Fatal Bear Attack: Grizzly Attacks Hunter and Guide With No Round Chambered in Sidearm
OutdoorHub Reporters 06.06.19
We’ve seen a number of scenarios lately that strongly illustrate the need for folks to keep a firearm ready to function at a moment’s notice when exploring outdoors – and yes, this means keeping a round chambered when carrying. This story of a fatal bear attack in Wyoming last year is just one more example..
The day after successfully harvesting an elk on an archery hunt, a hunting guide and a hunter from Florida were working to pack the animal out when they were attacked by two grizzly bears – a mature sow and her 150-pound cub.
As the story goes, only the guide was carrying a sidearm, but he had taken it off and set it aside to help clean the dead elk.
“Game and Fish and OSHA gave the following account of the incident: Chubon arrowed the elk in the evening of Sept. 13, Hovinga said. But the two couldn’t immediately find the mortally wounded animal. The next day, they discovered the elk carcass at the end of what Hovinga said was ‘a pretty good blood trail.’
There was no evidence, he said, that a bear had yet been to the elk carcass. Nevertheless, ‘I’m certain it was coming to the scent,’ at the time of the attack, [Wyoming Game and Fish Regional Wildlife Supervisor Brad] Hovinga said.
Before the two began field dressing the elk, ‘the guide removed an automatic pistol that he carried in a chest holster as well as his shirt and left them with the two men’s packs a short distance up the hill from the carcass…’ OSHA wrote in its fatal alert.

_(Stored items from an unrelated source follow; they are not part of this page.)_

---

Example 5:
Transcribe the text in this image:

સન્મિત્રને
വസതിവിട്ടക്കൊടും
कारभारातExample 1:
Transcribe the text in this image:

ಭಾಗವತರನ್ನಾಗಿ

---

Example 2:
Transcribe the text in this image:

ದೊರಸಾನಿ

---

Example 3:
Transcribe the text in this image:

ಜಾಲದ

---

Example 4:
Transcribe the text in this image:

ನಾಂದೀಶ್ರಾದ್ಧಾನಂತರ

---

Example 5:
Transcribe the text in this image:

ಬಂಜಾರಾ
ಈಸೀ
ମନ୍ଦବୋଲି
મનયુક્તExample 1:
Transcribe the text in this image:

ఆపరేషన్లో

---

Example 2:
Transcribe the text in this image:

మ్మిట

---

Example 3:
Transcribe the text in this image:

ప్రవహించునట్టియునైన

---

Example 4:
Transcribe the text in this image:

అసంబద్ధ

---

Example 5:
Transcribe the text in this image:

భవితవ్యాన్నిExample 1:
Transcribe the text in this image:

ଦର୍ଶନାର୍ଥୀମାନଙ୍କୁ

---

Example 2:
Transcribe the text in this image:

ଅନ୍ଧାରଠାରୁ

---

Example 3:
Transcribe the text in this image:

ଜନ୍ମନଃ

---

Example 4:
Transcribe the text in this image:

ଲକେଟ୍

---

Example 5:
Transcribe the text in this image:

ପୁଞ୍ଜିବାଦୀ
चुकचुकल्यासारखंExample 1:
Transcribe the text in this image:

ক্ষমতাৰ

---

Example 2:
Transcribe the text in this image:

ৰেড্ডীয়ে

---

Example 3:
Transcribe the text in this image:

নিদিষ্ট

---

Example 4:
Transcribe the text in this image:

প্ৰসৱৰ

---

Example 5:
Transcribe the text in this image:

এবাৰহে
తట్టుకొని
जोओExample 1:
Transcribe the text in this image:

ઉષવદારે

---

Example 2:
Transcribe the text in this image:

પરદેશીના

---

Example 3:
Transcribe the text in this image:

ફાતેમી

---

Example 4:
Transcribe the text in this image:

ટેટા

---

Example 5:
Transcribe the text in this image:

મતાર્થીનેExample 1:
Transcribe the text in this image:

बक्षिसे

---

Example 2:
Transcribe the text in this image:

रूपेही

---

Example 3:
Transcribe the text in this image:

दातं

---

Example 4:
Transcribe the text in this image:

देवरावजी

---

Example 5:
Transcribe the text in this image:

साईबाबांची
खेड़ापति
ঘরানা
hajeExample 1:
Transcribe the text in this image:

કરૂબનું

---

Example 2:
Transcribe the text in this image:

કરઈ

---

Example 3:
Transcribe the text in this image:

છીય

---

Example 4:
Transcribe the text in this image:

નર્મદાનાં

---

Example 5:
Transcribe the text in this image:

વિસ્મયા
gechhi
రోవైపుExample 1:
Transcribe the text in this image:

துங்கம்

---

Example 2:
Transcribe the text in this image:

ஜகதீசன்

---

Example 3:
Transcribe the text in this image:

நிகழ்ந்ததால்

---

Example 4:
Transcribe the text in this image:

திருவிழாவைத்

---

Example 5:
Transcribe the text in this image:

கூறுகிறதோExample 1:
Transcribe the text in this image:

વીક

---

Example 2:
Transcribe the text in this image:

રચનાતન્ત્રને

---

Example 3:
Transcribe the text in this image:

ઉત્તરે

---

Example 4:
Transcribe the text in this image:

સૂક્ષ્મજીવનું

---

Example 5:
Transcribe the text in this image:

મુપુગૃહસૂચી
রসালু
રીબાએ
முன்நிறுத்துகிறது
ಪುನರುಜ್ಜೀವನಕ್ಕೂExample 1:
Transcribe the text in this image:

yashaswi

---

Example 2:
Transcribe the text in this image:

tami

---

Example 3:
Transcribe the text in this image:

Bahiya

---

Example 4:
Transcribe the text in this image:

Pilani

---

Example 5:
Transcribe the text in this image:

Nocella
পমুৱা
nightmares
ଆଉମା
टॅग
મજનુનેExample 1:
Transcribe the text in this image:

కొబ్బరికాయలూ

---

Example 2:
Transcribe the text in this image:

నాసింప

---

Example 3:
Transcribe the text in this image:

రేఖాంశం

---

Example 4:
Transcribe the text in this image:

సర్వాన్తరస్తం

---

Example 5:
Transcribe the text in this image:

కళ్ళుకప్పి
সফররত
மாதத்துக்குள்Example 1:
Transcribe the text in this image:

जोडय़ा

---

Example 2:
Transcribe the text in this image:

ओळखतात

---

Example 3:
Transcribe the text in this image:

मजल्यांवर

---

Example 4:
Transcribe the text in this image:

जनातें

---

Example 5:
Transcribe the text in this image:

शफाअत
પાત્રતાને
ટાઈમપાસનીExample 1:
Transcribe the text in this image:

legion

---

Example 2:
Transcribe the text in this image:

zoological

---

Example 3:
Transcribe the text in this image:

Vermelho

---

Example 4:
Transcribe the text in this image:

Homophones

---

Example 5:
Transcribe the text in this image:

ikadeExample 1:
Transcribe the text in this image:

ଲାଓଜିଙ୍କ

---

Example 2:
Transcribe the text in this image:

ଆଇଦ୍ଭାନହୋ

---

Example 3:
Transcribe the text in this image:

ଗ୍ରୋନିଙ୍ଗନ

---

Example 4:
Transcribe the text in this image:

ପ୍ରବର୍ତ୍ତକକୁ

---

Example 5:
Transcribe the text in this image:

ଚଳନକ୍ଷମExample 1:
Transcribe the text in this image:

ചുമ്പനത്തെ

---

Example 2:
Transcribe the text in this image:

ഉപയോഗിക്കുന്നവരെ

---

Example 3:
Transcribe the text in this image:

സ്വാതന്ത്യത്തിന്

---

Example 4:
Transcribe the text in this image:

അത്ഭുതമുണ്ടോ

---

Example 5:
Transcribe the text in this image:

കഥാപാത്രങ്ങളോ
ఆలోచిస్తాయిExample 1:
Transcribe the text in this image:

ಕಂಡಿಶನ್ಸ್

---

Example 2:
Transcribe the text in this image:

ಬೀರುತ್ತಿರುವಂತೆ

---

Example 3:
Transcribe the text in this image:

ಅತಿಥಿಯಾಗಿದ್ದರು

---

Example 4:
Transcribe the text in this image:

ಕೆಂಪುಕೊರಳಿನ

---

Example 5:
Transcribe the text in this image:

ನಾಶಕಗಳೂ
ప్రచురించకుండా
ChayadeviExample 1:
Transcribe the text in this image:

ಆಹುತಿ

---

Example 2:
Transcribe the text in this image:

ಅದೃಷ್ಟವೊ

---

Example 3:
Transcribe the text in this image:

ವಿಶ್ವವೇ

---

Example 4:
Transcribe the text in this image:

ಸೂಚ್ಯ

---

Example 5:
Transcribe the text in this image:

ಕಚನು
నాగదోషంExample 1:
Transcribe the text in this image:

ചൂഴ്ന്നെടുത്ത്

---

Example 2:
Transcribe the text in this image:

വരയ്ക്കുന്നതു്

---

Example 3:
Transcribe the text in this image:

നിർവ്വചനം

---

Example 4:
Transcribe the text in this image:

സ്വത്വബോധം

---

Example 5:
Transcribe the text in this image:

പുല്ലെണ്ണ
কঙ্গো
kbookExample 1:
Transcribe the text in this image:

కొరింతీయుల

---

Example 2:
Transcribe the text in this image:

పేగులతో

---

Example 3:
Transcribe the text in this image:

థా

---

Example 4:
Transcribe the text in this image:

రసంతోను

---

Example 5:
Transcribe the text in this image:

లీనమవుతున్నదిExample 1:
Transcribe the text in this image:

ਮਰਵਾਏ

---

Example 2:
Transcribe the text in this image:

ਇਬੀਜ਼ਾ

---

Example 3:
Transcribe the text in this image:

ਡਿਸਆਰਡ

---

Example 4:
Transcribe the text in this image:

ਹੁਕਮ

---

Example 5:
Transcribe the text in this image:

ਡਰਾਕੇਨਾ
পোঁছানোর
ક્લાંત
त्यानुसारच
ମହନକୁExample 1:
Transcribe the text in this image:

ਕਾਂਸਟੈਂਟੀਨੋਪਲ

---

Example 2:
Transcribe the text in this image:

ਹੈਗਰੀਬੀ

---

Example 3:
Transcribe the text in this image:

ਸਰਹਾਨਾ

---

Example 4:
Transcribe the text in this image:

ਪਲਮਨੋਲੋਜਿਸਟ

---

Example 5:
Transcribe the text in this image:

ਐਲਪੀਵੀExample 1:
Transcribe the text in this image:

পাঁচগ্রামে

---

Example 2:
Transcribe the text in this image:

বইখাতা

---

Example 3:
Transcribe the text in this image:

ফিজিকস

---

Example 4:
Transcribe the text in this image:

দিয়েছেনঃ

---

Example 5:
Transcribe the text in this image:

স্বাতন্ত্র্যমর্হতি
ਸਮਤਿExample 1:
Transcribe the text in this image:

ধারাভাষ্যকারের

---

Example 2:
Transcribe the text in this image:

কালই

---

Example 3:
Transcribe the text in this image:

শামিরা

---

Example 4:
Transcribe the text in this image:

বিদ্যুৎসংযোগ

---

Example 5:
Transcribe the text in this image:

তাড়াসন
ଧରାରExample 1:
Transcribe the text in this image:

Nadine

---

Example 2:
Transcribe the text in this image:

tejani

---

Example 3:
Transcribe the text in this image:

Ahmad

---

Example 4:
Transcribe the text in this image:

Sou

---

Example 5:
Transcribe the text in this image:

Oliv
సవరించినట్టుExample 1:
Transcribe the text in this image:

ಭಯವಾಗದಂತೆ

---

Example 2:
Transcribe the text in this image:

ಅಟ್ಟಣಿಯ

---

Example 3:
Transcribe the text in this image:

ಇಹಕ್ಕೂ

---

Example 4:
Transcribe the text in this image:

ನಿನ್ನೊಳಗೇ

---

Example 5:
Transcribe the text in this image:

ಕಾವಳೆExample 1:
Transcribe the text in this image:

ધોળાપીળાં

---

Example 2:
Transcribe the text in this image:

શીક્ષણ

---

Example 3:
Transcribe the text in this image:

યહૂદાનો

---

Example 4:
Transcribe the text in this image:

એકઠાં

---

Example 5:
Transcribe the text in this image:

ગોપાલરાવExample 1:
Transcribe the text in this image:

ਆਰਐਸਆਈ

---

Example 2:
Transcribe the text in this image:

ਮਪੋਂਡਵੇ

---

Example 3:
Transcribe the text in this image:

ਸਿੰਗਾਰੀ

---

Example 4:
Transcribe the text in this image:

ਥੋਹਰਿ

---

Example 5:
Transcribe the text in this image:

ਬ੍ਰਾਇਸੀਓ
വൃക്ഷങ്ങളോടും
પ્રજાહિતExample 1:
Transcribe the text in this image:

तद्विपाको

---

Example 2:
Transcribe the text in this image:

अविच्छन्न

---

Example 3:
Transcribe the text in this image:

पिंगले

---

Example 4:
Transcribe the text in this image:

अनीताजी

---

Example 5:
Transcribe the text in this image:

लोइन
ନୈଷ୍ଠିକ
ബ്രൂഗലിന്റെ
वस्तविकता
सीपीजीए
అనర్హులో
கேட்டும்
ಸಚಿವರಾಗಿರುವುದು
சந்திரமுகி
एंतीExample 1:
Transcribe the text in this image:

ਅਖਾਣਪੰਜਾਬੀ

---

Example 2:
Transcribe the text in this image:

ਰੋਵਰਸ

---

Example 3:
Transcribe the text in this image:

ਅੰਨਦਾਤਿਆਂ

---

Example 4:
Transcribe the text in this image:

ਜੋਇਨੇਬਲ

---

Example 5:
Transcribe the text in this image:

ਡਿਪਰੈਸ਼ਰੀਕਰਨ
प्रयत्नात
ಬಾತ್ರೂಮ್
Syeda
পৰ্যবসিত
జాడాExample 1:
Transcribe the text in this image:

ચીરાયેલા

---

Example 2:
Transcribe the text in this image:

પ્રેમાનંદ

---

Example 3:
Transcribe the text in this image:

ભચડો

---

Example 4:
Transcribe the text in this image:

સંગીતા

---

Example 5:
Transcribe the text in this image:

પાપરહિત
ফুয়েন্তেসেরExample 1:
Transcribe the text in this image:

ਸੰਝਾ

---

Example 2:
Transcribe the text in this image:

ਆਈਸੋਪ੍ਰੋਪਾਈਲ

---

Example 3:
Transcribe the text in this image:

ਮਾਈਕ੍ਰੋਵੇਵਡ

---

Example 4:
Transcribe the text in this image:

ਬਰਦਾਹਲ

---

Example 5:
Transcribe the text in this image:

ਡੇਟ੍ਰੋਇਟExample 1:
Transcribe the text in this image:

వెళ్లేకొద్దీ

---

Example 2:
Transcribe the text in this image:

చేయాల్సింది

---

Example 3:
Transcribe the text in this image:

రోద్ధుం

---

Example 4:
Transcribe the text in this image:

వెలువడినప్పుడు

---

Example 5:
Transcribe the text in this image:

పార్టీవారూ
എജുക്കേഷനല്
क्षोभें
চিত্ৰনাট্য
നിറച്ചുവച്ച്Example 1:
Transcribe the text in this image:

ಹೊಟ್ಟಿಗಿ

‘They had removed the intestines and all the guts and were quartering it up,’ Hovinga said, Uptain was sawing off the elk’s antlers when the two heard rocks rolling ‘and turned and discovered the bear coming,’ Hovinga said. ‘It just came to them immediately … at full speed,’ over rolling terrain across which there was only a broken line of sight.
The bear hit Uptain as Chubon went for the pistol. ‘He said he had [the Glock],’ Hovinga told WyoFile. ‘He had a hard time trying to find a clear shot.’
Chubon tried to shoot the bear, Hovinga said. ‘He grabbed [the pistol], was unable to make it fire,’ Hovinga said. ‘There was not a round in the chamber, so the gun was empty. He couldn’t make the gun work.’
After hitting Uptain, the grizzly quickly turned and bit Chubon in the ankle.
‘He swung me around in the air,’ Chubon told WKMG Television in Orlando, Florida, near where he lives. That’s when Chubon threw the pistol toward Uptain.
It was ‘a matter of seconds’ during which the bear attacked Uptain, turned on Chubon and then returned to further maul Uptain, Hovinga said.
But the Glock, ‘it didn’t make to Mark [Uptain],’ Hovinga said. ‘The hunter fled.’
Chubon mounted a horse and rode to where he had cell service and called for help.”
Just making the phone call alone was a stroke of luck. According to one of the first responders as reported in Jackson Hole News & Guide:
“‘I’m not quite sure how he did that, because there’s no cell service out there at all,’ Carr said. ‘That’s something we could not duplicate when we were there on the scene.'”
If only he’d known how to run a semi-automatic pistol as well as he worked his phone that day. Apparently he didn’t know how to chamber a round, and of course no gun can be fired without ammo in the chamber. The pistol and magazine were found in different locations, but it’s unknown whether the magazine may have been released by Chubon in his urgent attempts to make the gun fire — he may have been searching for a safety — or if it separated from the handgun when he threw it down and fled.
The bottom line? Load your gun people! And always keep it where you know you can reach it in any given scenario.
Prayers for Uptain’s family and friends.